What makes this issue even more confounding is that according to the data promulgated by the U.S. Food and Drug Administration mercury levels vary greatly among specific species of fish. Big Eye Tuna, at their lowest readings have a low and relatively safe .128 ppm (parts per million) while the maximum reported levels in a particular Big Eye fish were a dangerous 1.816 ppm, an astonishing 1500 percent differential. Where and how a fish is caught plays a significant difference in predicting mercury level concentrations.
Some fish are usually safe to eat wherever they come from. Salmon, which is over 90 percent farmed, and Red Snapper, a relatively small and short lived fish, are two high quality fish that are generally pretty low on the mercury charts.

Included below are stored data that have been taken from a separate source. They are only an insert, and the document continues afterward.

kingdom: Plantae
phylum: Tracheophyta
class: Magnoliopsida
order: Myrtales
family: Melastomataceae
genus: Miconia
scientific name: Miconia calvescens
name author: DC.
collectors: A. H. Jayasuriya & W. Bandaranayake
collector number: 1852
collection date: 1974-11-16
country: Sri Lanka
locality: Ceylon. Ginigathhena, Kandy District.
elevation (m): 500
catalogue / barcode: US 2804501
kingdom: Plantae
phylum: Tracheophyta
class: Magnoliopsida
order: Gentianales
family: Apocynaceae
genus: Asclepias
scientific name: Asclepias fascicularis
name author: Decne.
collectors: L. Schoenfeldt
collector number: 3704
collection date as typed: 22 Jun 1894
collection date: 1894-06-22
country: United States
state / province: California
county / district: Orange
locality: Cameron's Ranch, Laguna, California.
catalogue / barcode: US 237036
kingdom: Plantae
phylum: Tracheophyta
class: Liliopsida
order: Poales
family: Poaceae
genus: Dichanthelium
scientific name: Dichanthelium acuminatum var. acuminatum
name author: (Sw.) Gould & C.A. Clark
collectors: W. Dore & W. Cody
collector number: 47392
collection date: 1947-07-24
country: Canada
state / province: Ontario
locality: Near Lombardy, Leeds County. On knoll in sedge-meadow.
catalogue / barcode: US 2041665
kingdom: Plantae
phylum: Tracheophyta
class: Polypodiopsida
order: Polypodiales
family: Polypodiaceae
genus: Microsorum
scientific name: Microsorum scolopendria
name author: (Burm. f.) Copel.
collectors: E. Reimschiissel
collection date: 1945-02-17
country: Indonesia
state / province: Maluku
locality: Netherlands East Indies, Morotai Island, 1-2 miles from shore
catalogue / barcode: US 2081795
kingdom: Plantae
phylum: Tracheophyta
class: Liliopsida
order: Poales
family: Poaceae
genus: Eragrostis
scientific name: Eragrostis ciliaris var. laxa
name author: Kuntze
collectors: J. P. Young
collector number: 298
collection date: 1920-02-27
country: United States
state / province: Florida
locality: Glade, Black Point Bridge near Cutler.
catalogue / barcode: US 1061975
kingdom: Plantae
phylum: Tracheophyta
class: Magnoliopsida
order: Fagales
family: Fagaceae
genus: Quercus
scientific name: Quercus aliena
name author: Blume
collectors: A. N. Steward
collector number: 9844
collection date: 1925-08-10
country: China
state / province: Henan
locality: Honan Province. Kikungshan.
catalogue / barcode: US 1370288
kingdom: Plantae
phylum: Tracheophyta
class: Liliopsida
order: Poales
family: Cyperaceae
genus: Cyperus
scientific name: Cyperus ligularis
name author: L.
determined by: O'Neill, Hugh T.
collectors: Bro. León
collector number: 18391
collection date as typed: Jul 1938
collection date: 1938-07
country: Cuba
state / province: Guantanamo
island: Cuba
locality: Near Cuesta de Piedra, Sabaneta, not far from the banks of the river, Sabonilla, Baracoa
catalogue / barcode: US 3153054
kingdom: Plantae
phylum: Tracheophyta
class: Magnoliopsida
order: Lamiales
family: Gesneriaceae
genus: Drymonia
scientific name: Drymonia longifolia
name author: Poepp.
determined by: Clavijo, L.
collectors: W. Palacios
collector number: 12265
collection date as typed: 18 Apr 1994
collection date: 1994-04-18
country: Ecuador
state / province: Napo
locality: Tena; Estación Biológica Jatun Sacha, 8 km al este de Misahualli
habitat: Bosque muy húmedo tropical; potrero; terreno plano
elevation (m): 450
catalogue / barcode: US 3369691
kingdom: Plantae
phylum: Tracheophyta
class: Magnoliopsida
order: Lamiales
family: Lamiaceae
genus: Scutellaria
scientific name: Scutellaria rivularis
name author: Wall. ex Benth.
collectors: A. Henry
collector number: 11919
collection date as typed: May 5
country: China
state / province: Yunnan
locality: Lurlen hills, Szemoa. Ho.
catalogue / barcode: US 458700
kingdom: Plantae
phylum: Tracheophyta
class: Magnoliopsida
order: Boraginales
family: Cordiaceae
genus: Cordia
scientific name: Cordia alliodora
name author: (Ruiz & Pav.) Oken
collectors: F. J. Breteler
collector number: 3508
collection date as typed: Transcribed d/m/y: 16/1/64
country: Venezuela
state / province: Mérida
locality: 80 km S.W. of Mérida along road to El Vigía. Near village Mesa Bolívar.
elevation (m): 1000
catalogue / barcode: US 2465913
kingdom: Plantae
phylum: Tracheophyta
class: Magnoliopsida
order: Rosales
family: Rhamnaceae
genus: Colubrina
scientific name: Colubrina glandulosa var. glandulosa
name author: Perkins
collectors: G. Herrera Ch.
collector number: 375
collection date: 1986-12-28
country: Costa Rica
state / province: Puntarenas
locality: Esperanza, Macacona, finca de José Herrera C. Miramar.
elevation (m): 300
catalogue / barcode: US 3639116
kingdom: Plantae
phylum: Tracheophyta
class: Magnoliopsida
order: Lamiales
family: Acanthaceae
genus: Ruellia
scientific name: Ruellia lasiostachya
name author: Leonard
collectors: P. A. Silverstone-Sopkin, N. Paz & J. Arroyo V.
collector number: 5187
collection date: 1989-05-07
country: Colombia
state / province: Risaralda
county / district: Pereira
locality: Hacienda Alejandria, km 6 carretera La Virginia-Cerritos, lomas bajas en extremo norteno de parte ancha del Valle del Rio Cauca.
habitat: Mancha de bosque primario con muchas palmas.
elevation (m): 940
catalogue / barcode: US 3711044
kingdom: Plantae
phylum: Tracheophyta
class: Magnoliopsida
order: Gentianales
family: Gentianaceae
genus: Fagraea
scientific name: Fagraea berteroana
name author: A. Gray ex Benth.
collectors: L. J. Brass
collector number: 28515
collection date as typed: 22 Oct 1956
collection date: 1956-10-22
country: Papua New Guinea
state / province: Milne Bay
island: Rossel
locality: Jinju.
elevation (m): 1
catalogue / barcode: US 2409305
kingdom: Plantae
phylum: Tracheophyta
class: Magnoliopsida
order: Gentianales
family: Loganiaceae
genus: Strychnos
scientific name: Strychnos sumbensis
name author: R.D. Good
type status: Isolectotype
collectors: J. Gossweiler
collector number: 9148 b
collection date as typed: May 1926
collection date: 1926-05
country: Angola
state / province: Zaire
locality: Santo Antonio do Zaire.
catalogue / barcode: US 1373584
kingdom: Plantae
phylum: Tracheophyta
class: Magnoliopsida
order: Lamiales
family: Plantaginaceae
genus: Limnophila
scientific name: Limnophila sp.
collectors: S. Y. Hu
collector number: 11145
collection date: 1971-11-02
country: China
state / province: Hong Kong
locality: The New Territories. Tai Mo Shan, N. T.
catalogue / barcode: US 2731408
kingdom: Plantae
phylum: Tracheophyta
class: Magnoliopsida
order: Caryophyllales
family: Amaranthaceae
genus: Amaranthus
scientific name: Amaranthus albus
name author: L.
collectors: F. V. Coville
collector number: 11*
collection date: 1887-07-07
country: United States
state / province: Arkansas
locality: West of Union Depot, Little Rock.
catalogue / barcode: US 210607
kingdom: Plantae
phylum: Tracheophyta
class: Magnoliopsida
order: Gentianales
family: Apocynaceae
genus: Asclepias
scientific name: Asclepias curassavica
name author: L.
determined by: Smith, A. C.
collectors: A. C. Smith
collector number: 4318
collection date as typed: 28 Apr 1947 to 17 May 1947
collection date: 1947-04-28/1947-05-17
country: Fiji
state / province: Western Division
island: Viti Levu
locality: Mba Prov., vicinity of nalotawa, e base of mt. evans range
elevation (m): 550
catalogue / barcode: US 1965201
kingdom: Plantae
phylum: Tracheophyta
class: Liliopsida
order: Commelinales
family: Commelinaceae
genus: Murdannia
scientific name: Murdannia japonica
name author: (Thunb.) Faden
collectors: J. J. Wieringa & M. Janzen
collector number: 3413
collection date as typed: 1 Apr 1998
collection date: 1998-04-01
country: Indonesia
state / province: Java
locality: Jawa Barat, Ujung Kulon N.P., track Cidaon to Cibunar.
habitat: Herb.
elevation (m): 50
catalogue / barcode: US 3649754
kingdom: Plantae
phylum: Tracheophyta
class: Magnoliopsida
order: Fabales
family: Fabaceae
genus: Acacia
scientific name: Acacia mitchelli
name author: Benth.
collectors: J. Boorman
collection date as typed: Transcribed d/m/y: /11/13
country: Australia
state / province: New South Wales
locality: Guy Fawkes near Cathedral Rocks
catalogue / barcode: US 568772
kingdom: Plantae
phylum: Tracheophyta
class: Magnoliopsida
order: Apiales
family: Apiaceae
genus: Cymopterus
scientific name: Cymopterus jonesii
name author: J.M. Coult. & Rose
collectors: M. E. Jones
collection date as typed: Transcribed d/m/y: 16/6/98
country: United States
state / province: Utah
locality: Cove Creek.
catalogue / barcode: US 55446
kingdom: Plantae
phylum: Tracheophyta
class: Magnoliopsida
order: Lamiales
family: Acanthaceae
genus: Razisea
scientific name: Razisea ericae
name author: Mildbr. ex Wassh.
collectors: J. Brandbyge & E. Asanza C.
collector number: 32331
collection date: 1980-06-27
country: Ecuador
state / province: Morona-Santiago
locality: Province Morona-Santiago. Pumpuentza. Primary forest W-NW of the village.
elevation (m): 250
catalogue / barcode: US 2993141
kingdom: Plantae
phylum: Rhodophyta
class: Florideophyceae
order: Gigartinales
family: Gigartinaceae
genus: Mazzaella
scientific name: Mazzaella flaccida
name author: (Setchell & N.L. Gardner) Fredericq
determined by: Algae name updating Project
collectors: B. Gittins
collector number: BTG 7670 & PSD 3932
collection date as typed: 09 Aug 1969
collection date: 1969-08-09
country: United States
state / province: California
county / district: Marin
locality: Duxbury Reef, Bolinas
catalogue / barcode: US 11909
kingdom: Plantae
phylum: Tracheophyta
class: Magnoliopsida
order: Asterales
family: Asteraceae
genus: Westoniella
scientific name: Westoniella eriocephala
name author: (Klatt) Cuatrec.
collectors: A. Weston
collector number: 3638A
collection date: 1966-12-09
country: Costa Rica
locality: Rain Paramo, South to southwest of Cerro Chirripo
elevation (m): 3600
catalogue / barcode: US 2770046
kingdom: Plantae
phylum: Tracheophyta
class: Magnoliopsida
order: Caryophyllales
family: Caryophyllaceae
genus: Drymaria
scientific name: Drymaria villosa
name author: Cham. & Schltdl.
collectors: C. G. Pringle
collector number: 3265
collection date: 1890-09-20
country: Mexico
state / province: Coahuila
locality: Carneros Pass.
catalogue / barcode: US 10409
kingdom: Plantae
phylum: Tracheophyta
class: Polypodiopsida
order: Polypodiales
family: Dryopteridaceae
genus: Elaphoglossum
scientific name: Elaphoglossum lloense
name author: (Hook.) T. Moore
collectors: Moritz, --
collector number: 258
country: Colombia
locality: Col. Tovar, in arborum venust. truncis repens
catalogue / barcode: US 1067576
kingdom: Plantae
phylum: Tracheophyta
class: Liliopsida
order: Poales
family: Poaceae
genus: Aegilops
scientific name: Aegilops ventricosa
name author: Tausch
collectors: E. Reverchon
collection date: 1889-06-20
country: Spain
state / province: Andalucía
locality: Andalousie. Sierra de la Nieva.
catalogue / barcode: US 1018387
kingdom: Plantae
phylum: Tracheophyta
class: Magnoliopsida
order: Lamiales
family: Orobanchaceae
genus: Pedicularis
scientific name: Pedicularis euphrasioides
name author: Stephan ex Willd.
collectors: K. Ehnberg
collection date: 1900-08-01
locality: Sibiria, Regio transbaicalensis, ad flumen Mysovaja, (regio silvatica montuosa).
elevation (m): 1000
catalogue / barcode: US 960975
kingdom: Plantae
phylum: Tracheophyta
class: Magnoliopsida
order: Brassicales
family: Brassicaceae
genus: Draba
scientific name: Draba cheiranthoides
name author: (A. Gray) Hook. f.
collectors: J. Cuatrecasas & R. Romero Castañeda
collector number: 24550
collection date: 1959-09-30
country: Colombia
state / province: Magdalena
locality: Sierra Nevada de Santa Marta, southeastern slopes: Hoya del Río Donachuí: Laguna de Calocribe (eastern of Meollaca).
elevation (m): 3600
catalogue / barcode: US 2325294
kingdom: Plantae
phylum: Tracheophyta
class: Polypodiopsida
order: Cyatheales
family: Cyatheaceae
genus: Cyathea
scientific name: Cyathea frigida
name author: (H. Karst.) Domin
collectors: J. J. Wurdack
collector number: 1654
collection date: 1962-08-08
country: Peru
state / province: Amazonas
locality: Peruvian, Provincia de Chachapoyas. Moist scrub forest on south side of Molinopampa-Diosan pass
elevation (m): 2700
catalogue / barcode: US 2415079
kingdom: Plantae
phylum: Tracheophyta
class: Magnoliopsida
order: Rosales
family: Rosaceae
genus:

Richard Maxwell, head of the dining hall at Thacher, assuaged fears about mercury in Thacher’s fish supply.
We get our fish from a company out of LA – American Fish & Seafood. This is the preferred supplier of Bon Appetit in our area. We try our very best to adhere to the seafood recommendations set by the Monterey Bay Aquarium Seafood Watch a program for sustainable fisheries. We purchase only “best choice” or “good alternative” according to their guidelines. Dealing with one company that understands our goal makes it much easier to get the right products that support sustainable fisheries. We serve different kinds of fish – quite often it is Mahi Mahi or Icelandic Cod. This week we bought Black Cod (sable fish) and Northern (Alaskan) Halibut”.
Thacher students don’t have to give up eating fish and all their heart healthy benefits.
Just become an educated consumer before anything goes into your mouth, and make sure to ask the right questions.
To become better informed, consult the The Monterrey Bay Aquarium. The organization has charts that can guide consumers to pick safer alternatives when picking the next seafood meal.